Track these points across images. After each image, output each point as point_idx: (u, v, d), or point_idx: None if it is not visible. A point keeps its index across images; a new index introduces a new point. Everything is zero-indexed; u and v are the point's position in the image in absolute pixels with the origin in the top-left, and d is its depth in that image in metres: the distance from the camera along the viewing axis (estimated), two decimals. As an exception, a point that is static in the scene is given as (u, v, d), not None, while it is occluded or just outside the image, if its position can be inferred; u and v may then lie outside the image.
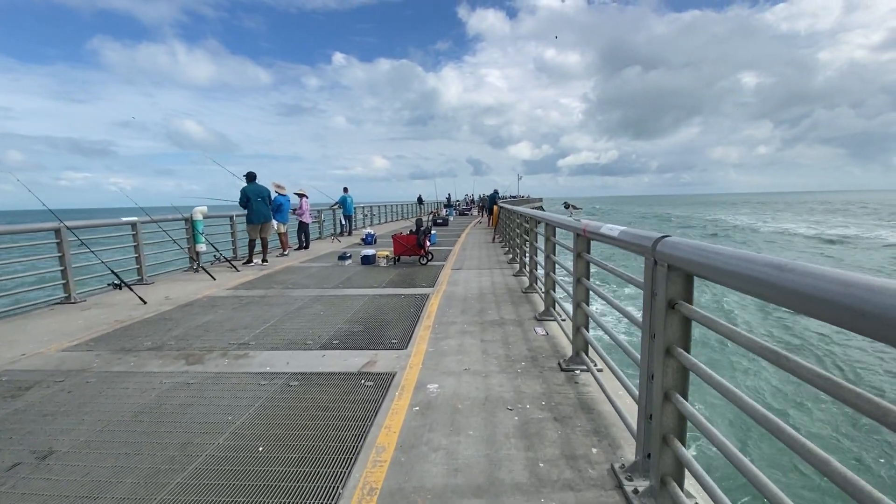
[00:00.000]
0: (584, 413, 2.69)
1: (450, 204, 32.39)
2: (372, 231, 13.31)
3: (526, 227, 7.01)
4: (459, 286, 6.56)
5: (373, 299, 5.83)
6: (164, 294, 6.52)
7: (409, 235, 8.91)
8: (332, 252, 11.13)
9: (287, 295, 6.24)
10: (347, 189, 16.80)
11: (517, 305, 5.31)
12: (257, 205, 9.13)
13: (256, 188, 9.13)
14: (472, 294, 6.00)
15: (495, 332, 4.30)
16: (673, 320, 1.73)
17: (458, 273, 7.71)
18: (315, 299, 5.92)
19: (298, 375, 3.41)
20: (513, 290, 6.17)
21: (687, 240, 1.67)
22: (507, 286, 6.49)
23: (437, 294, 6.04)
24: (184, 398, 3.08)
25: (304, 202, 11.81)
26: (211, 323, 4.92)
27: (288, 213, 10.85)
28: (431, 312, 5.08)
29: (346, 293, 6.26)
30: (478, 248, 11.70)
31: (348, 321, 4.82)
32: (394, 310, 5.27)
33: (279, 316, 5.13)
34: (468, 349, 3.84)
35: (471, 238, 14.55)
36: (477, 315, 4.92)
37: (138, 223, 7.50)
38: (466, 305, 5.37)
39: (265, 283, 7.14)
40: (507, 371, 3.35)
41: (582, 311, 3.23)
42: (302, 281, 7.27)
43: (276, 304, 5.75)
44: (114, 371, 3.63)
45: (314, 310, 5.37)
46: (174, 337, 4.47)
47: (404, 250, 8.80)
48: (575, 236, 3.22)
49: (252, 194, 9.09)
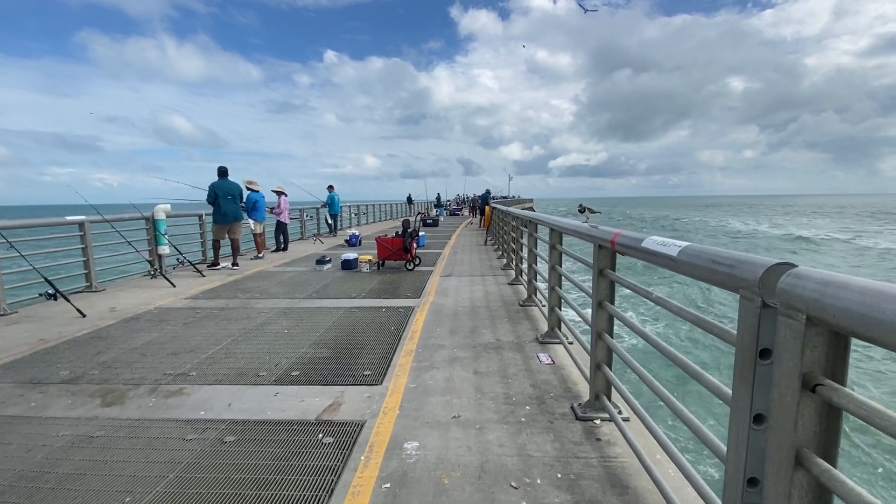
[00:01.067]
0: (615, 494, 1.96)
1: (440, 204, 31.59)
2: (357, 232, 12.51)
3: (522, 231, 6.29)
4: (449, 297, 5.82)
5: (349, 313, 5.06)
6: (111, 304, 5.68)
7: (394, 238, 8.15)
8: (311, 255, 10.32)
9: (251, 307, 5.44)
10: (333, 187, 15.96)
11: (515, 323, 4.58)
12: (226, 203, 8.31)
13: (226, 185, 8.30)
14: (464, 307, 5.26)
15: (491, 359, 3.57)
16: (809, 408, 1.02)
17: (448, 281, 6.97)
18: (282, 313, 5.13)
19: (238, 425, 2.64)
20: (509, 303, 5.44)
21: (840, 275, 0.96)
22: (502, 297, 5.76)
23: (423, 307, 5.29)
24: (77, 462, 2.30)
25: (283, 200, 10.97)
26: (152, 344, 4.12)
27: (264, 211, 10.02)
28: (416, 331, 4.33)
29: (319, 305, 5.48)
30: (469, 251, 10.97)
31: (316, 343, 4.05)
32: (372, 328, 4.51)
33: (235, 335, 4.34)
34: (458, 386, 3.10)
35: (462, 240, 13.82)
36: (469, 336, 4.19)
37: (87, 223, 6.63)
38: (456, 323, 4.63)
39: (230, 292, 6.33)
40: (507, 420, 2.62)
41: (604, 344, 2.51)
42: (272, 289, 6.47)
43: (236, 318, 4.96)
44: (4, 416, 2.83)
45: (278, 327, 4.59)
46: (100, 364, 3.66)
47: (389, 254, 8.03)
48: (596, 248, 2.50)
49: (221, 191, 8.26)
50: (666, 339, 10.79)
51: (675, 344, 10.60)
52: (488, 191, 21.78)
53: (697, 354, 9.83)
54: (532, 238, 5.06)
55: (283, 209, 10.92)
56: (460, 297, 5.78)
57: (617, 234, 2.16)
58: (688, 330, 10.98)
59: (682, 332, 11.08)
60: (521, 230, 6.33)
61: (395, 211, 28.94)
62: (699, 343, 10.28)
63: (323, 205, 15.77)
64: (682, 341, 10.65)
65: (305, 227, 14.89)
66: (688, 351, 9.99)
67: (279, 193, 11.02)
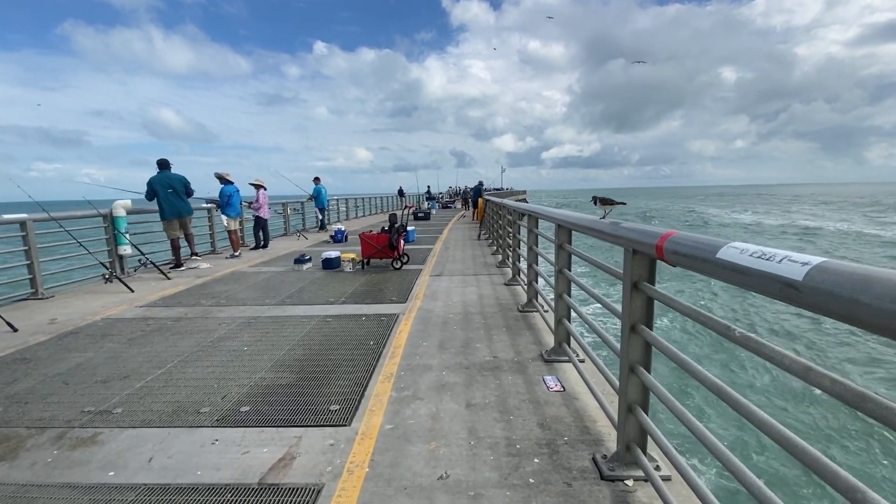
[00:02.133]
0: None
1: (431, 196, 30.84)
2: (342, 227, 11.79)
3: (520, 226, 5.65)
4: (439, 301, 5.17)
5: (323, 324, 4.40)
6: (53, 315, 4.96)
7: (379, 234, 7.47)
8: (293, 252, 9.61)
9: (212, 317, 4.76)
10: (319, 179, 15.18)
11: (515, 334, 3.95)
12: (167, 197, 7.40)
13: (166, 177, 7.39)
14: (455, 314, 4.62)
15: (487, 385, 2.93)
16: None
17: (439, 281, 6.32)
18: (246, 324, 4.46)
19: (154, 494, 1.98)
20: (507, 308, 4.81)
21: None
22: (498, 301, 5.13)
23: (409, 314, 4.64)
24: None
25: (261, 194, 10.22)
26: (81, 368, 3.43)
27: (239, 205, 9.28)
28: (399, 347, 3.68)
29: (290, 314, 4.81)
30: (462, 246, 10.32)
31: (278, 365, 3.38)
32: (347, 343, 3.85)
33: (185, 354, 3.67)
34: (447, 426, 2.45)
35: (454, 234, 13.16)
36: (461, 352, 3.54)
37: (29, 222, 5.87)
38: (447, 334, 3.98)
39: (193, 297, 5.63)
40: (510, 480, 1.98)
41: (638, 380, 1.88)
42: (241, 294, 5.78)
43: (192, 331, 4.28)
44: None
45: (238, 342, 3.92)
46: (9, 397, 2.98)
47: (374, 252, 7.36)
48: (630, 254, 1.85)
49: (160, 185, 7.36)
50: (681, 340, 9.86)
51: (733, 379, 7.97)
52: (481, 182, 21.09)
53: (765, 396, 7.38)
54: (533, 235, 4.41)
55: (261, 203, 10.17)
56: (452, 301, 5.13)
57: (667, 235, 1.52)
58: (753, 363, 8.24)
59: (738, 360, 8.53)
60: (518, 225, 5.69)
61: (386, 204, 28.17)
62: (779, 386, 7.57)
63: (309, 198, 15.02)
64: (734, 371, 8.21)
65: (290, 222, 14.13)
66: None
67: (257, 187, 10.26)
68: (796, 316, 11.27)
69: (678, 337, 10.03)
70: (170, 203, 7.44)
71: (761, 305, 12.36)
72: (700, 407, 6.63)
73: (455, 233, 13.60)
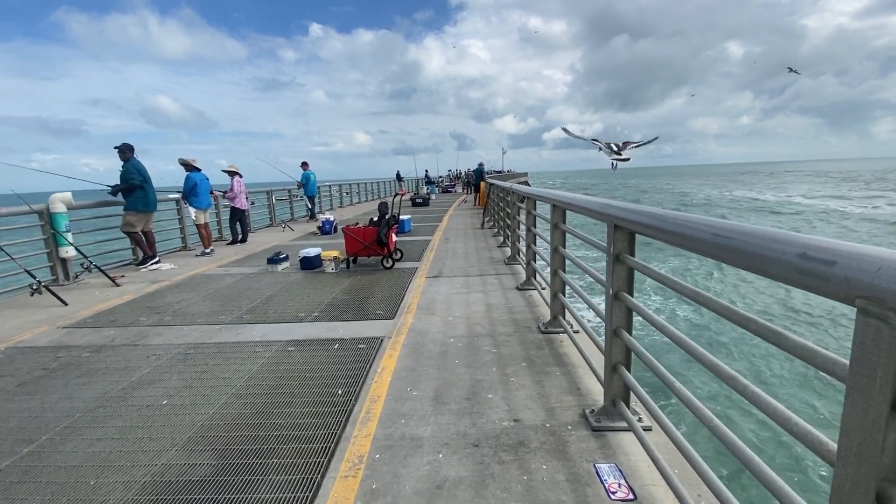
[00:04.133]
0: None
1: (430, 181, 29.48)
2: (331, 217, 10.66)
3: (534, 216, 4.54)
4: (436, 316, 4.08)
5: (281, 356, 3.32)
6: (-53, 342, 3.90)
7: (367, 227, 6.35)
8: (274, 247, 8.52)
9: (144, 343, 3.69)
10: (308, 164, 13.98)
11: (540, 373, 2.85)
12: (150, 186, 6.56)
13: (142, 168, 6.51)
14: (457, 337, 3.53)
15: (510, 487, 1.85)
16: None
17: (437, 285, 5.22)
18: (182, 356, 3.38)
19: None
20: (524, 326, 3.71)
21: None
22: (512, 314, 4.03)
23: (396, 338, 3.56)
24: None
25: (236, 182, 9.07)
26: (-84, 443, 2.38)
27: (208, 196, 8.15)
28: (377, 400, 2.61)
29: (244, 337, 3.73)
30: (464, 237, 9.19)
31: (197, 436, 2.31)
32: (307, 389, 2.78)
33: (82, 410, 2.61)
34: None
35: (455, 223, 12.02)
36: (466, 410, 2.46)
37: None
38: (446, 375, 2.90)
39: (134, 313, 4.55)
40: None
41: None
42: (194, 306, 4.70)
43: (108, 368, 3.21)
44: None
45: (159, 390, 2.85)
46: None
47: (360, 249, 6.25)
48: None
49: (145, 172, 6.51)
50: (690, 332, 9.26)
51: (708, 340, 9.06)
52: (481, 164, 19.77)
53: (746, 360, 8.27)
54: (559, 232, 3.29)
55: (237, 192, 9.03)
56: (453, 316, 4.04)
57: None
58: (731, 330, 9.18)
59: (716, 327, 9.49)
60: (533, 216, 4.57)
61: (382, 190, 26.89)
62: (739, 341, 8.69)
63: (298, 185, 13.85)
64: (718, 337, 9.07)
65: (275, 211, 13.00)
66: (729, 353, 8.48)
67: (232, 174, 9.11)
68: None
69: (662, 308, 11.38)
70: (153, 192, 6.72)
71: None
72: (677, 367, 7.21)
73: (456, 221, 12.46)
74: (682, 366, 7.30)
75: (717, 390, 6.72)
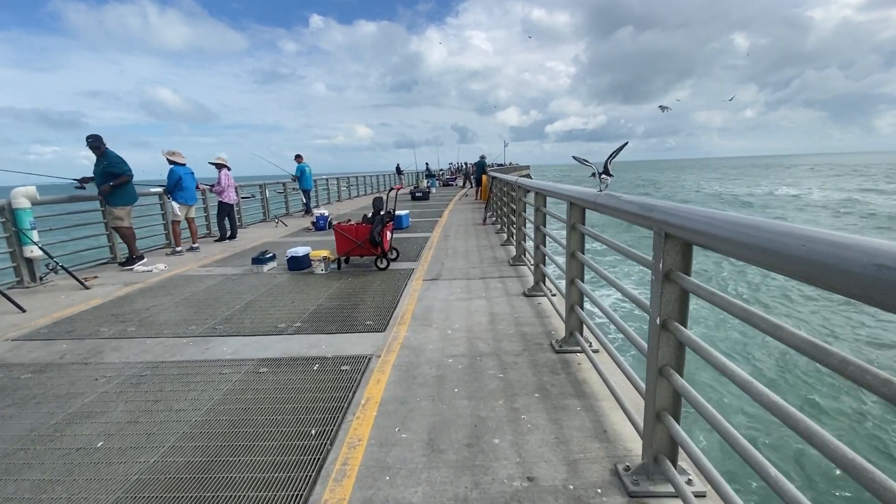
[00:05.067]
0: None
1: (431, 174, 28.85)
2: (326, 213, 10.14)
3: (545, 214, 4.04)
4: (433, 329, 3.58)
5: (251, 379, 2.83)
6: None
7: (359, 225, 5.85)
8: (264, 244, 8.04)
9: (96, 361, 3.20)
10: (302, 157, 13.44)
11: (557, 408, 2.35)
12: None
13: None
14: (456, 357, 3.03)
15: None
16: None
17: (435, 289, 4.73)
18: (136, 378, 2.90)
19: None
20: (534, 343, 3.22)
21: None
22: (519, 328, 3.54)
23: (386, 357, 3.07)
24: None
25: (224, 175, 8.55)
26: None
27: (194, 190, 7.64)
28: (357, 444, 2.12)
29: (212, 354, 3.24)
30: (465, 234, 8.68)
31: (123, 499, 1.83)
32: (275, 429, 2.29)
33: (-10, 459, 2.13)
34: None
35: (455, 217, 11.50)
36: (467, 462, 1.97)
37: None
38: (442, 410, 2.41)
39: (96, 322, 4.07)
40: None
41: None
42: (164, 314, 4.21)
43: (47, 393, 2.74)
44: None
45: (98, 426, 2.36)
46: None
47: (352, 248, 5.75)
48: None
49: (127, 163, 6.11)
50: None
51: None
52: (483, 157, 19.15)
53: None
54: (576, 234, 2.77)
55: (224, 186, 8.51)
56: (451, 329, 3.55)
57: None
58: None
59: None
60: (542, 213, 4.05)
61: (382, 183, 26.31)
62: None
63: (293, 177, 13.32)
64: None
65: (269, 206, 12.48)
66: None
67: (219, 166, 8.58)
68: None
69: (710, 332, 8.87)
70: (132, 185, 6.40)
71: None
72: (737, 415, 5.85)
73: (456, 216, 11.93)
74: (733, 400, 5.98)
75: (800, 449, 5.04)
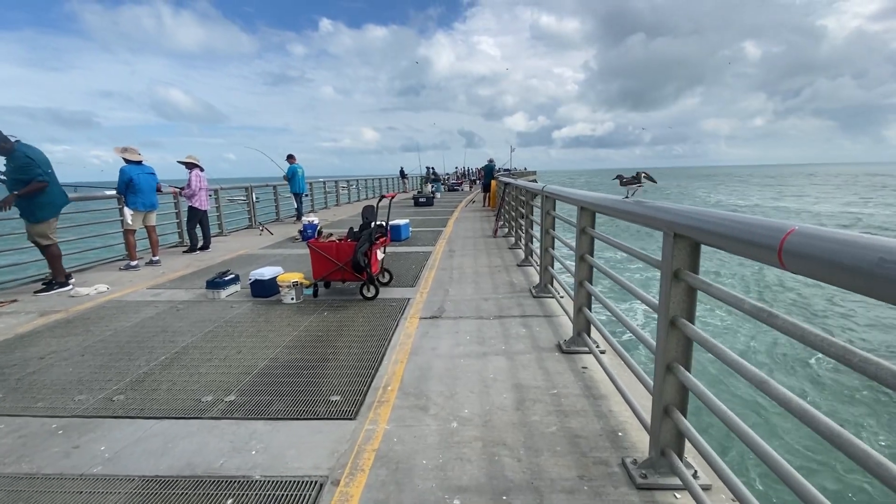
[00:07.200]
0: None
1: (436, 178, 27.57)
2: (315, 220, 8.95)
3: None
4: (429, 422, 2.35)
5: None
6: None
7: (342, 241, 4.65)
8: (238, 257, 6.85)
9: None
10: (294, 157, 12.28)
11: None
12: (55, 182, 4.95)
13: (42, 155, 4.87)
14: (467, 493, 1.81)
15: None
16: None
17: (435, 336, 3.50)
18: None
19: None
20: (593, 457, 1.99)
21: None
22: (562, 418, 2.30)
23: (347, 487, 1.85)
24: None
25: (195, 176, 7.37)
26: None
27: (152, 194, 6.46)
28: None
29: (77, 458, 2.03)
30: (473, 248, 7.44)
31: None
32: None
33: None
34: None
35: (462, 228, 10.26)
36: None
37: None
38: None
39: (-44, 381, 2.88)
40: None
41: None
42: (58, 366, 3.01)
43: None
44: None
45: None
46: None
47: (331, 271, 4.54)
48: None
49: (44, 164, 4.88)
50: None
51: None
52: (492, 161, 17.89)
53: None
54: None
55: (195, 189, 7.33)
56: (458, 422, 2.31)
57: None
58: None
59: None
60: (589, 235, 2.83)
61: (384, 187, 25.16)
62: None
63: (285, 178, 12.16)
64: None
65: (255, 210, 11.32)
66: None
67: (189, 166, 7.41)
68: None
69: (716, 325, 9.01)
70: (59, 190, 5.18)
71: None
72: (742, 407, 5.91)
73: (463, 225, 10.70)
74: (739, 396, 5.96)
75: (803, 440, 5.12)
-------
The required answer is the run of lines above, starting at the line with "59: (716, 327, 9.49)" and ending at the line with "74: (682, 366, 7.30)", reproduced exactly with both ends.

**Response box:**
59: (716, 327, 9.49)
60: (533, 216, 4.57)
61: (382, 190, 26.89)
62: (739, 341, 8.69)
63: (298, 185, 13.85)
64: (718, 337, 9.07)
65: (275, 211, 13.00)
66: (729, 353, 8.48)
67: (232, 174, 9.11)
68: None
69: (662, 308, 11.38)
70: (153, 192, 6.72)
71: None
72: (677, 367, 7.21)
73: (456, 221, 12.46)
74: (682, 366, 7.30)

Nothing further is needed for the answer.